Anno di pubblicazione: 2017

Paolo Nencini è un farmacologo, ma il suo libro è un libro di storia che ricostruisce la genesi e la diffusione degli oppiacei nell’Europa del XIX secolo e racconta come in Italia, durante la guerra dell’oppio, si inizi, per ragioni diplomatiche a occuparsi del problema droga. Per decenni dopo l’Unità si pensa che nel nostro paese «non esisteva un consumo voluttuario e che quindi le proprie iniziative politico-diplomatiche erano mosse solo da motivazioni etiche generali. Questo approccio continuerà a essere manifestato pubblicamente anche quando, a partire dalla Grande guerra, tale consumo, soprattutto quello della cocaina, prenderà piede in maniera da allarmare sanitari e politici» (p. 129).
Atteggiamento comprensibile secondo l’a., poiché il problema della droga fra ’800 e ’900 è frutto di un sentito dire, mentre più grave è il problema dell’alcolismo. Se ne occupano, per esempio, Lombroso nel 1880, e Colajanni nel 1886.

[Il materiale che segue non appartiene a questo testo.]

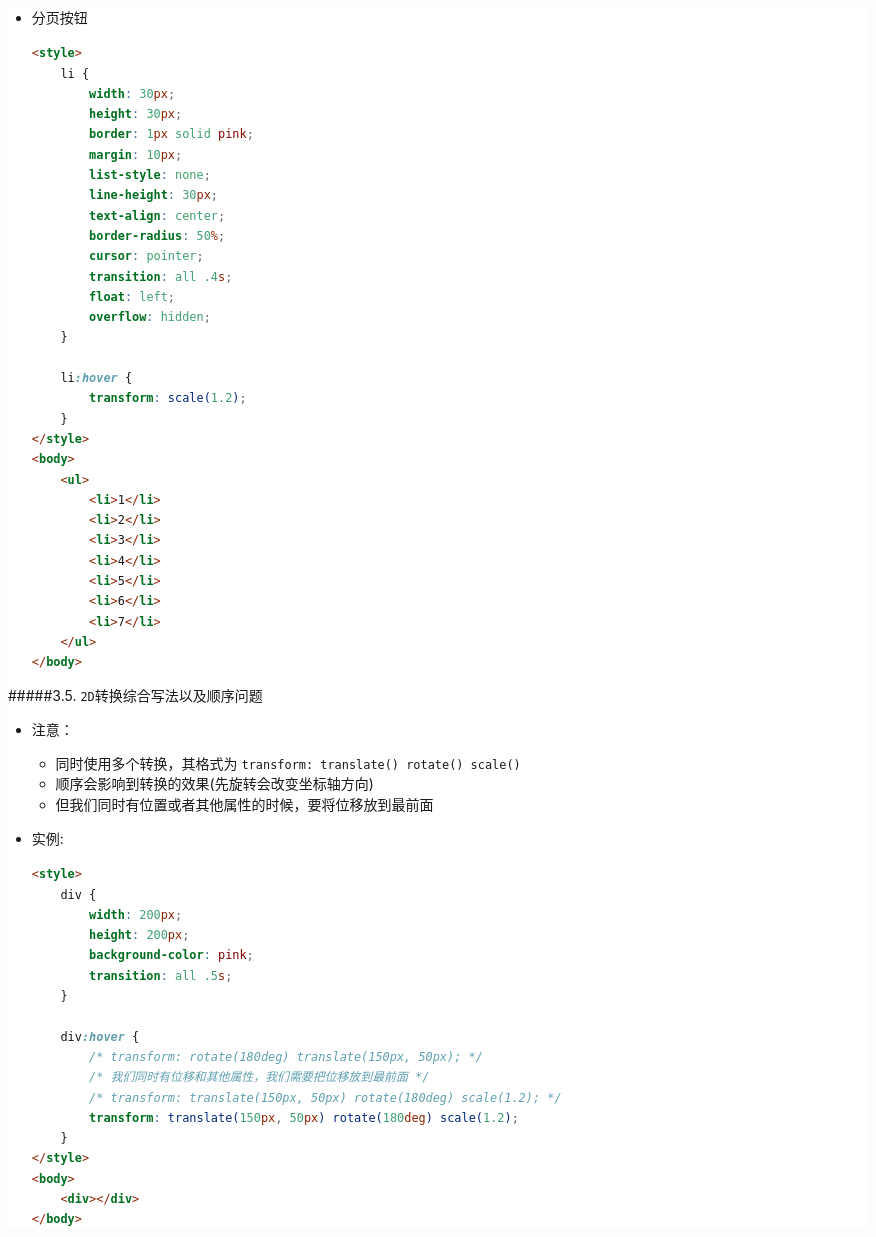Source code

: * 分页按钮

  ```html
  <style>
      li {
          width: 30px;
          height: 30px;
          border: 1px solid pink;
          margin: 10px;
          list-style: none;
          line-height: 30px;
          text-align: center;
          border-radius: 50%;
          cursor: pointer;
          transition: all .4s;
          float: left;
          overflow: hidden;
      }
  
      li:hover {
          transform: scale(1.2);
      }
  </style>
  <body>
      <ul>
          <li>1</li>
          <li>2</li>
          <li>3</li>
          <li>4</li>
          <li>5</li>
          <li>6</li>
          <li>7</li>
      </ul>
  </body>
  ```

#####3.5. `2D`转换综合写法以及顺序问题

* 注意：

  - 同时使用多个转换，其格式为 `transform: translate() rotate() scale()`
  - 顺序会影响到转换的效果(先旋转会改变坐标轴方向)
  - 但我们同时有位置或者其他属性的时候，要将位移放到最前面

* 实例:

  ```html
  <style>
      div {
          width: 200px;
          height: 200px;
          background-color: pink;
          transition: all .5s;
      }
  
      div:hover {
          /* transform: rotate(180deg) translate(150px, 50px); */
          /* 我们同时有位移和其他属性，我们需要把位移放到最前面 */
          /* transform: translate(150px, 50px) rotate(180deg) scale(1.2); */
          transform: translate(150px, 50px) rotate(180deg) scale(1.2);
      }
  </style>
  <body>
      <div></div>
  </body>
  ```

Il «più formidabile dei veleni sociali», secondo il farmacologo Giusto Coronedi, si diffonde nei primi decenni del ’900, fonte ne sono i ricoveri manicomiali per «frenosi alcolica». Stigma della miseria, l’alcolismo diventa la malattia della classe operaia. Morfina e cocaina iniziano a diffondersi in Italia durante la Grande guerra, tuttavia questa epidemia «non è sorta nelle trincee, ma si è iniziata alla periferia, nei grandi centri, ove i bagordi e il piacere dilagavano» (p. 211) – scrive il neuropsichiatra Ferdinando Cazzamalli nel 1923, e Antonio Gramsci osserva: «L’uso della cocaina è indice del progresso borghese: il capitalismo si evolve. Costituisce categorie di persone completamente irresponsabili, senza preoccupazioni per il domani, senza fastidi e scrupoli (1918)» (p. 212). In questo clima viene promulgata la legge del 1923, che seguita dal Testo unico di Pubblica Sicurezza, vede nel drogato (per alcool o stupefacenti) un soggetto pericoloso paragonabile ai malati di mente e come tale internabile se non in manicomio almeno in carcere. Ai medici l’obbligo di denunciare chi si rivolge loro.
Sarà la mafia italo-americana dopo il 1945 a trasformare l’Italia in luogo di smercio e passaggio, ma non di consumo. Nencini affronta lo scenario che fa da sfondo alla nuova legge sulle dipendenze del 1954 che inasprisce le pene. Secondo Luigi Cancrini un approccio inutile se non dannoso negli anni nei quali il consumo di eroina esplode in Italia non soltanto come piacere raffinato, ma come sintomo di crisi sociale.
Lo sguardo clinico rende questo volume particolarmente rilevante per inquadrare il discorso sulle dipendenze in una prospettiva di lungo periodo: all’alcolismo prima, poi alla tossicodipendenza si applica il concetto di degenerazione così come formulato dal neurologo francese Auguste Morel e tradotto in Italia da Lombroso: una stimmate ereditaria che porta le famiglie coinvolte nel «decadimento della specie». Un’impronta deterministica che si riflette sulla concezione sociale della dipendenza e che ancora oggi definisce il discorso pubblico sulle droghe, rendendo tabù la questione dell’uso di stupefacenti spesso anche da parte degli storici.